Last updated 6/12/2020 at 11:25am



An apparent increase in ticks has led to an increase in a tick-spread disease in Montana.

Montana has seen a rise in confirmed cases of Colorado tick fever virus with at least nine cases this year compared to most years, which usually only see one or even none.

Dr. Kevin Harada at Northern Montana Health Care said this uptick in cases appears to be the result of a particularly intense tick season.

“I can’t really explain why there would be an uptick in Colorado tick fever other than the ticks themselves being more prevalent,” Harada said.

He said the fact that more people are getting outdoors this year, at least in tick-heavy environments, could also be a cause, or contributing factor.

“It’s a good year for the ticks or it’s a good year for people getting outside in tall grass areas and stuff like that,” he said. “There’s just more exposure.”

Harada said that like most tick born illnesses, Colorado tick fever present with fairly non-specific symptoms like fever, chills, headache and fatigue, and as a result, a lot of times it goes unrecognized.

Although, he said, some cases of Colorado tick fever can present with a biphasic fever, which appears to start going away but quickly returns.

Harada said the illness is not contagious between humans and the vast majority of people will have low-severity cases.

“Like most viruses most people get very minor cases, they feel ill for a few days and then get better,” he said.

He said the virus can, at its worst, lead to things like meningitis and end up being fatal, but he said, cases like this are extremely rare, even more so than severe non-fatal infections, which are also very rare.

A complicating factor Harada talked about was how much Colorado tick fever’s symptoms crossover with COVID-19, which can make the two difficult to tell apart.

“It’s a difficult thing in the days of COVID anyone who has fevers, chills, headaches and body aches, it’s very hard to distinguish between them,” he said.

Harada said treatment of the Colorado tick fever is purely symptomatic, and there’s no way to cure it than just waiting for it to get better.

He said there are no extra precautions people can take outside of the normal things people do to prevent tick exposure.

“It’s prevention, prevention, prevention,” he said.
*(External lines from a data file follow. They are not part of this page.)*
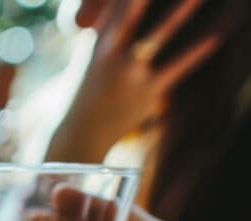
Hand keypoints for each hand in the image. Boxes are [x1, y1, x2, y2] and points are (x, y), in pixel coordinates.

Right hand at [47, 0, 224, 162]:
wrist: (79, 135)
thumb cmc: (84, 92)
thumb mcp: (90, 58)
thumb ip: (105, 33)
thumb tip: (112, 11)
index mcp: (96, 44)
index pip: (113, 9)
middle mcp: (111, 55)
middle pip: (129, 16)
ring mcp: (130, 73)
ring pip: (157, 36)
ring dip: (179, 14)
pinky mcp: (148, 91)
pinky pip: (176, 68)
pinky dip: (196, 53)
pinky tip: (214, 38)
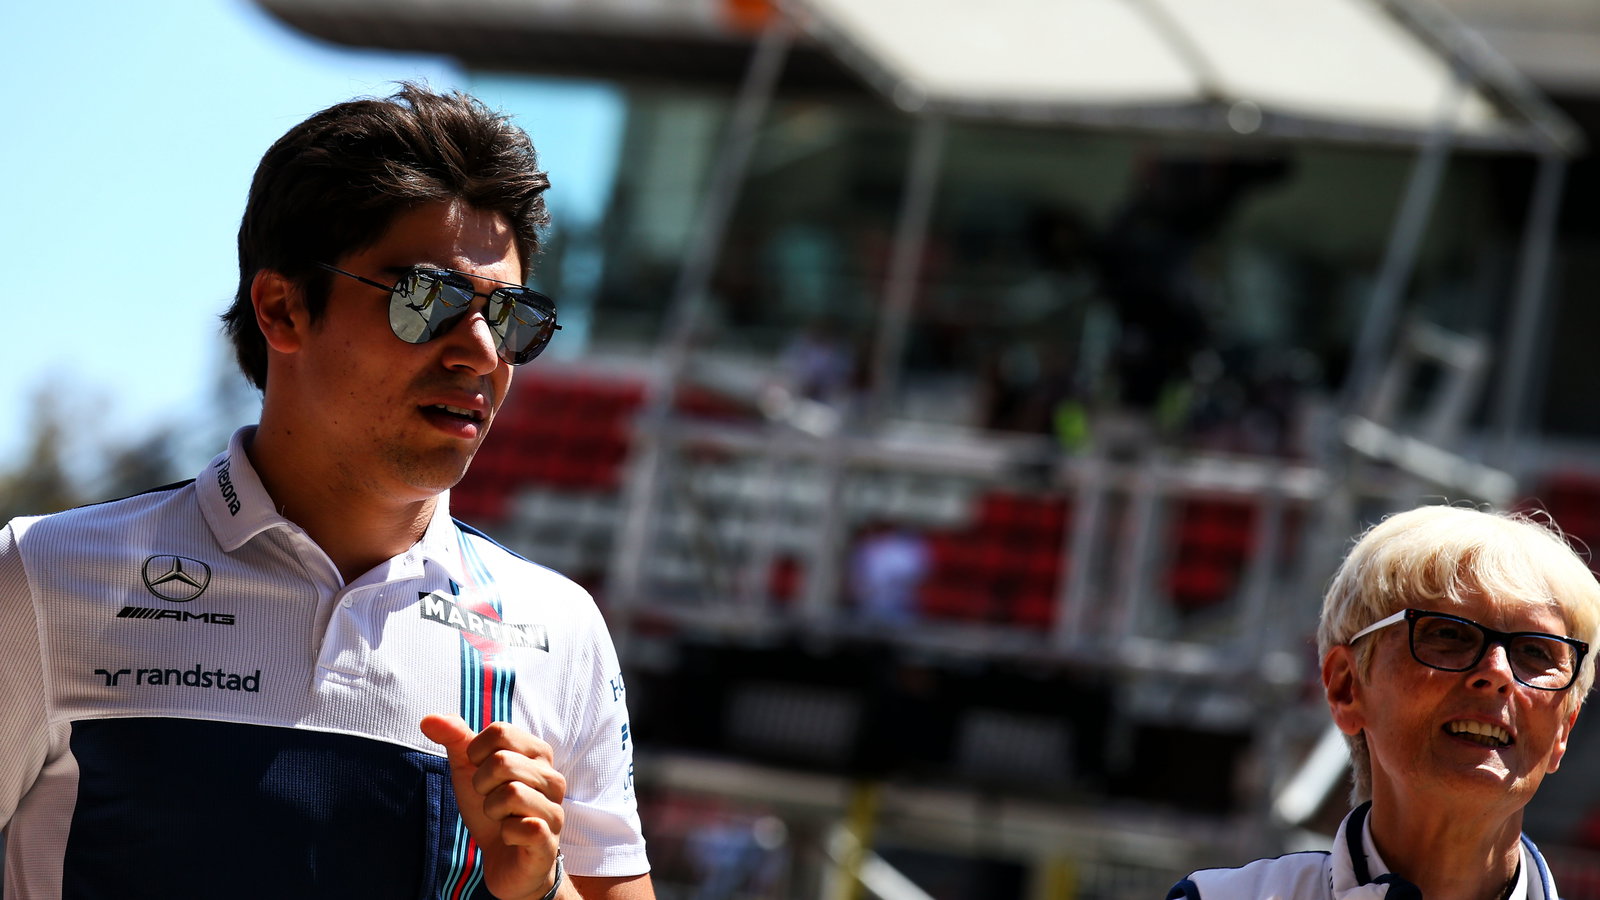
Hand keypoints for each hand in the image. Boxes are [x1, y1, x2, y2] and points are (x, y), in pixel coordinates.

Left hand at [421, 714, 566, 899]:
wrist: (503, 860)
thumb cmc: (491, 809)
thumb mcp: (469, 771)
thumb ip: (455, 740)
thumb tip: (428, 719)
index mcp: (537, 753)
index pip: (501, 731)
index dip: (477, 754)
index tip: (482, 773)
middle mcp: (553, 777)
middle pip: (502, 761)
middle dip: (481, 785)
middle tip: (491, 800)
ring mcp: (554, 809)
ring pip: (510, 793)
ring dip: (491, 810)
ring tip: (501, 818)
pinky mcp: (549, 840)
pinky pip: (520, 827)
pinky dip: (504, 834)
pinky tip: (511, 837)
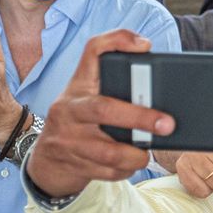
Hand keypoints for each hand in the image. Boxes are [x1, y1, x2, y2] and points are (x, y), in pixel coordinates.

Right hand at [26, 30, 173, 198]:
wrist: (45, 163)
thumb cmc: (78, 124)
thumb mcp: (89, 99)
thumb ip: (115, 88)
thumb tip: (156, 83)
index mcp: (78, 85)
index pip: (93, 51)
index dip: (118, 41)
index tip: (145, 46)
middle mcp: (69, 108)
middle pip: (105, 108)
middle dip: (140, 117)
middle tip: (167, 124)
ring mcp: (67, 138)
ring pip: (109, 151)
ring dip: (136, 154)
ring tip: (147, 152)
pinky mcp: (71, 163)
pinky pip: (108, 171)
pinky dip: (126, 169)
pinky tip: (130, 164)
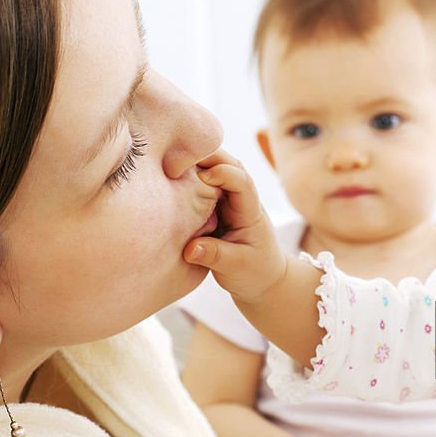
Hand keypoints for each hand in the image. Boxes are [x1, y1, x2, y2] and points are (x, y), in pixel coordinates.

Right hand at [183, 150, 287, 304]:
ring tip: (172, 163)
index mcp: (250, 212)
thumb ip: (215, 256)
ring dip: (198, 162)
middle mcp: (241, 200)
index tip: (202, 177)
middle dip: (207, 156)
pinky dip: (191, 175)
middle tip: (178, 157)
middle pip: (230, 164)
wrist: (263, 280)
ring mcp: (230, 200)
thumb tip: (190, 248)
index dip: (223, 173)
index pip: (242, 181)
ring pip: (217, 168)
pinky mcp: (217, 206)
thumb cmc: (255, 273)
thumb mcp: (236, 267)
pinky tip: (172, 177)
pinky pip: (205, 182)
Harada recommends wearing long sleeves and pants when going outside especially in areas with tall grass, using products like DEET and checking yourself thoroughly for ticks when coming back into the house.
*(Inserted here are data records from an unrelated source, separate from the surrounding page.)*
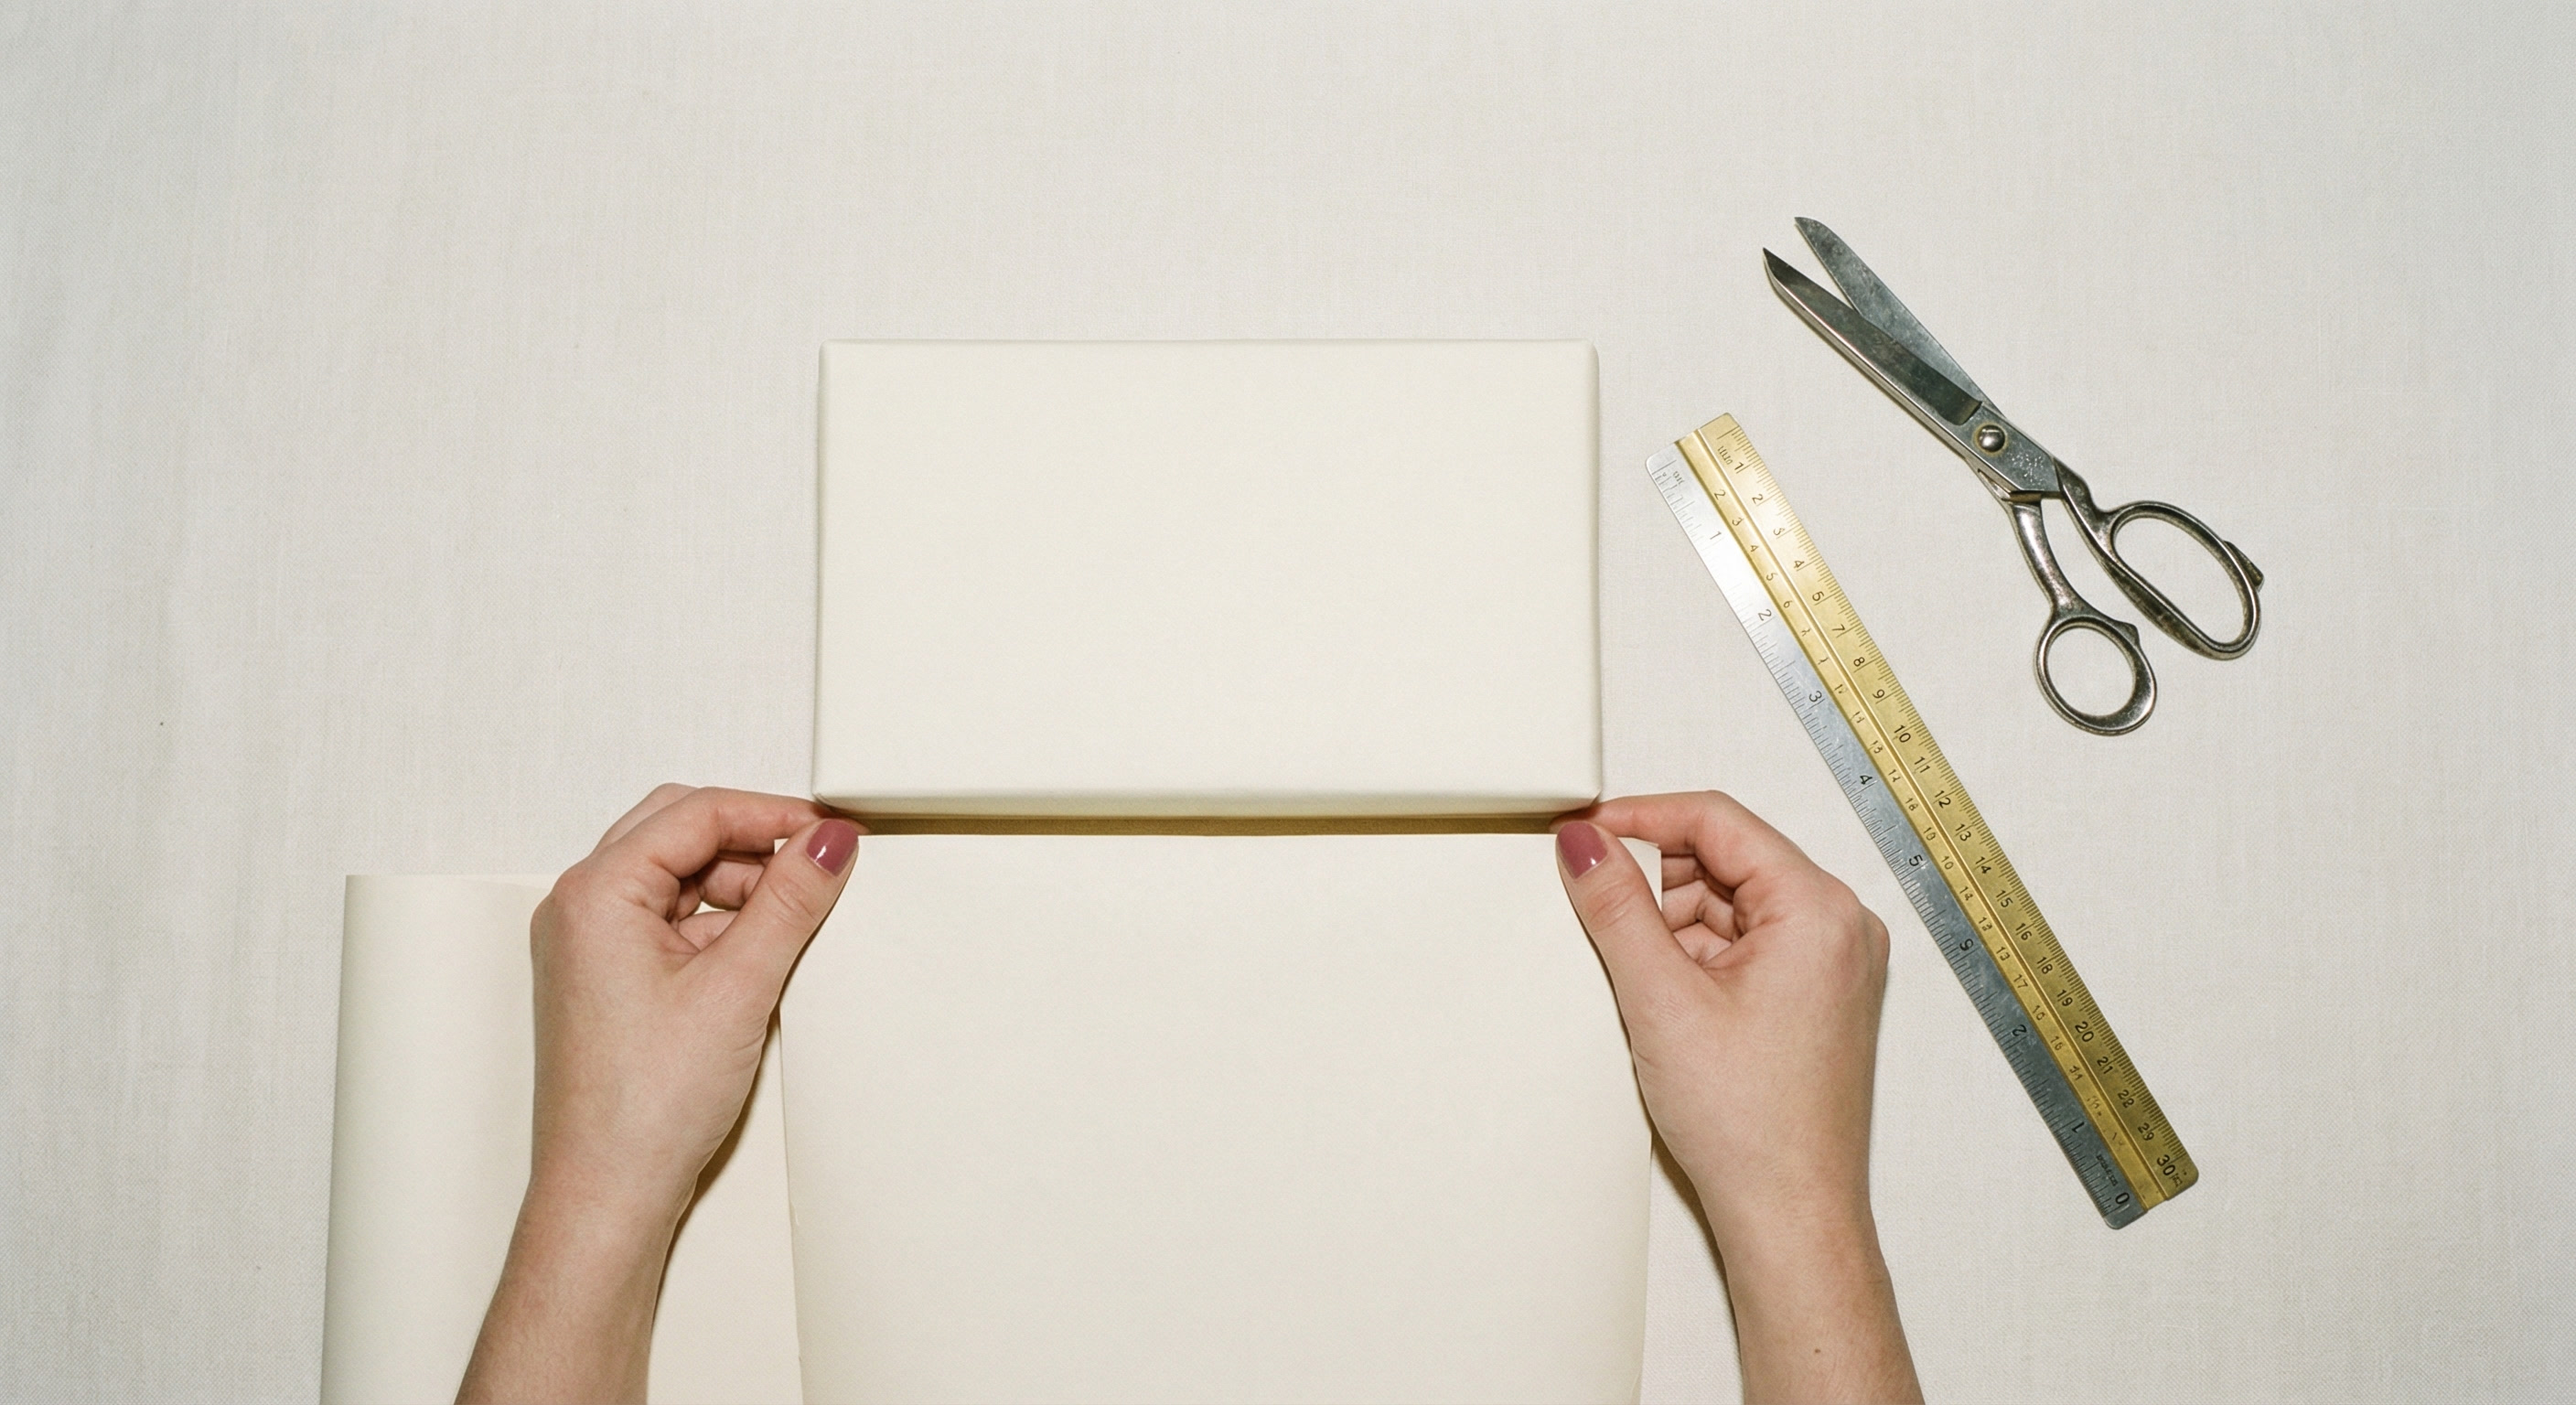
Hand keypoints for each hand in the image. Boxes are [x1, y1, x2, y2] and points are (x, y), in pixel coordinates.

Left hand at [460, 785, 859, 1404]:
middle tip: (819, 865)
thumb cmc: (642, 1108)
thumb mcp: (738, 986)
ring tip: (798, 920)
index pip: (695, 813)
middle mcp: (580, 911)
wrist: (608, 1194)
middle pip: (680, 833)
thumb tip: (828, 842)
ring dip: (741, 886)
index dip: (772, 815)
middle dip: (755, 843)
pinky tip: (764, 954)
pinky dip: (722, 926)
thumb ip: (790, 901)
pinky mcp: (610, 982)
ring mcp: (590, 948)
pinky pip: (672, 923)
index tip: (831, 834)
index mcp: (594, 894)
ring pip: (679, 878)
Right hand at [1556, 791, 1918, 1403]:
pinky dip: (1697, 961)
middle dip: (1658, 883)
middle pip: (1726, 860)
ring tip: (1644, 987)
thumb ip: (1616, 906)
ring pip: (1731, 905)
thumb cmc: (1753, 1127)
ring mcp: (1832, 966)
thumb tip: (1584, 841)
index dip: (1642, 818)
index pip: (1719, 820)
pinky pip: (1745, 946)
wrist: (1790, 1215)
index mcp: (1819, 911)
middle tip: (1603, 919)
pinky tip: (1666, 1005)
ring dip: (1674, 928)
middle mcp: (1840, 929)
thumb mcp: (1661, 998)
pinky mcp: (1815, 999)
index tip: (1585, 833)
The CDC also recommends being careful about contact with pets after taking them to similar areas, as they can also be carrying ticks. They also recommend showering after being outside.
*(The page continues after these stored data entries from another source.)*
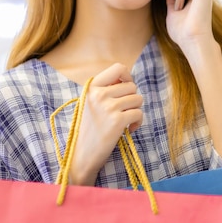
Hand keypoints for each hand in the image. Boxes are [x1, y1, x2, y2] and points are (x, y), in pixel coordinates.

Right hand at [70, 63, 142, 184]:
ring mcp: (108, 107)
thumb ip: (106, 88)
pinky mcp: (117, 121)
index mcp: (91, 87)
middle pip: (132, 86)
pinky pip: (139, 113)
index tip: (125, 89)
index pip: (119, 68)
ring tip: (125, 120)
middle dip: (132, 99)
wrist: (82, 155)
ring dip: (135, 110)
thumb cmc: (90, 128)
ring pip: (138, 99)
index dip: (127, 77)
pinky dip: (138, 122)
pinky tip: (129, 129)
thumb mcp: (91, 102)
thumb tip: (127, 77)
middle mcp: (99, 94)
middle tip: (123, 112)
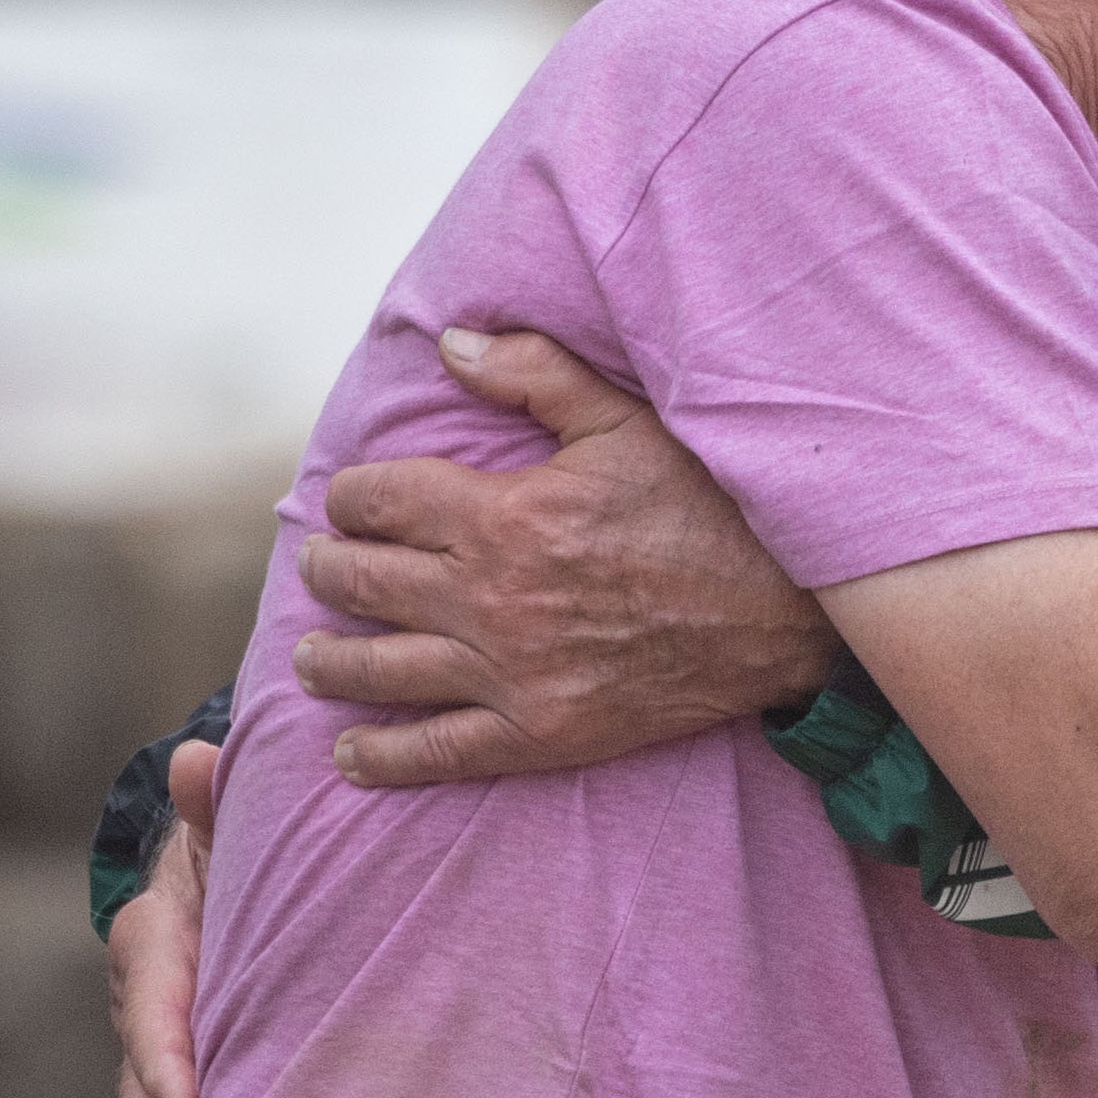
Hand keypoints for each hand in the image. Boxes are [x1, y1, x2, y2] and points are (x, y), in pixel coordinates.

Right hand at [110, 739, 215, 1097]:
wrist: (224, 865)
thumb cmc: (240, 841)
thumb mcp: (230, 819)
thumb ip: (215, 801)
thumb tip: (196, 757)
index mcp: (155, 939)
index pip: (156, 1005)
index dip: (169, 1059)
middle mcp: (142, 998)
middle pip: (143, 1077)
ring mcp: (152, 1043)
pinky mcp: (174, 1074)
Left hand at [286, 326, 835, 784]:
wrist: (783, 615)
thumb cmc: (707, 507)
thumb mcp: (625, 421)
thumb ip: (533, 373)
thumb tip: (450, 341)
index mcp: (503, 513)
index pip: (381, 500)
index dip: (353, 497)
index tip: (352, 501)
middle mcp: (490, 596)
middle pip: (363, 582)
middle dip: (329, 570)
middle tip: (322, 569)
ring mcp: (509, 672)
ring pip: (380, 669)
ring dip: (331, 660)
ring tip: (315, 656)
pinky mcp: (537, 733)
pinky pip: (436, 751)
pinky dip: (381, 755)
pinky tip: (349, 753)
CDC recommends that people who find a tick use fine-tipped tweezers, grab the tick as close to the surface of the skin as possible and pulling upward with steadily.

People should not twist or jerk the tick because this can cause mouth-parts to break off and remain in the skin, which can still transmit tick-borne illnesses.

After removing the tick, people should clean the bite area and their hands with soap and water or alcohol and disposing of the live tick by flushing it down the toilet, making sure to never try to crush it in thier hand.